**Machine-readable hardware designs:**
+++
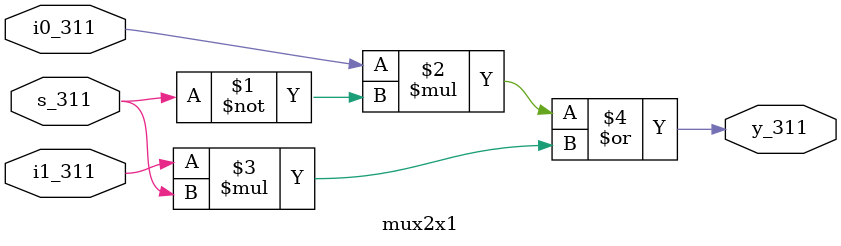
<source format=v>
`timescale 1ns / 1ps
module mux2x1(
    input i0_311,
    input i1_311,
    output y_311,
    input s_311
    );
	 assign y_311=((i0_311)*(~s_311)|(i1_311)*(s_311));
endmodule


</source>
+++
**What you need to do:**
Starting with the line that contains "assign y_311=((i0_311)*(~s_311)|(i1_311)*(s_311));", print every line through the end of the entries above exactly as written, both boundary lines included, and nothing else.

**Answer to this problem:**
	 assign y_311=((i0_311)*(~s_311)|(i1_311)*(s_311));
endmodule


</source>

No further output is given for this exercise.